DATA IN THIS EXERCISE Block Start
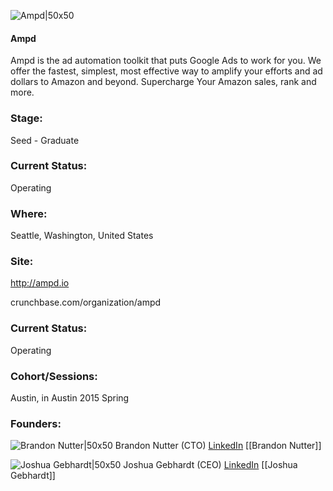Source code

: 

![Ampd|50x50](https://apimg.techstars.com/connect/images/image_files/5b9af41ec1a4b85b9e000004/original/icon-color-FB.jpg)

#### Ampd
Ampd is the ad automation toolkit that puts Google Ads to work for you. We offer the fastest, simplest, most effective way to amplify your efforts and ad dollars to Amazon and beyond. Supercharge Your Amazon sales, rank and more.

### Stage: 
Seed - Graduate 

### Current Status: 
Operating

### Where:
Seattle, Washington, United States

### Site:
http://ampd.io



crunchbase.com/organization/ampd

### Current Status: 
Operating

### Cohort/Sessions: 
Austin, in Austin 2015 Spring

### Founders: 

![Brandon Nutter|50x50](https://apimg.techstars.com/connect/images/image_files/555e4530883a9c0736000001/original/Brandon_Nutter.jpeg) Brandon Nutter (CTO) [LinkedIn](https://linkedin.com/in/brandonnutter) [[Brandon Nutter]]

![Joshua Gebhardt|50x50](https://apimg.techstars.com/connect/images/image_files/565253ada93e9ff1f3000007/original/JG_SquareHeadShot_HiRes-38.jpg) Joshua Gebhardt (CEO) [LinkedIn](https://linkedin.com/in/joshuagebhardt) [[Joshua Gebhardt]]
DATA IN THIS EXERCISE Block End
■ **WHAT IS REQUIRED**: Output every line of the records exactly, excluding all pictures.

■ **EXERCISE RESULT**:
Source code

: 

![Ampd|50x50](https://apimg.techstars.com/connect/images/image_files/5b9af41ec1a4b85b9e000004/original/icon-color-FB.jpg)

#### Ampd
Ampd is the ad automation toolkit that puts Google Ads to work for you. We offer the fastest, simplest, most effective way to amplify your efforts and ad dollars to Amazon and beyond. Supercharge Your Amazon sales, rank and more.

### Stage: 
Seed - Graduate 

### Current Status: 
Operating

### Where:
Seattle, Washington, United States

### Site:
http://ampd.io



crunchbase.com/organization/ampd

### Current Status: 
Operating

### Cohort/Sessions: 
Austin, in Austin 2015 Spring

### Founders: 

![Brandon Nutter|50x50](https://apimg.techstars.com/connect/images/image_files/555e4530883a9c0736000001/original/Brandon_Nutter.jpeg) Brandon Nutter (CTO) [LinkedIn](https://linkedin.com/in/brandonnutter) [[Brandon Nutter]]

![Joshua Gebhardt|50x50](https://apimg.techstars.com/connect/images/image_files/565253ada93e9ff1f3000007/original/JG_SquareHeadShot_HiRes-38.jpg) Joshua Gebhardt (CEO) [LinkedIn](https://linkedin.com/in/joshuagebhardt) [[Joshua Gebhardt]]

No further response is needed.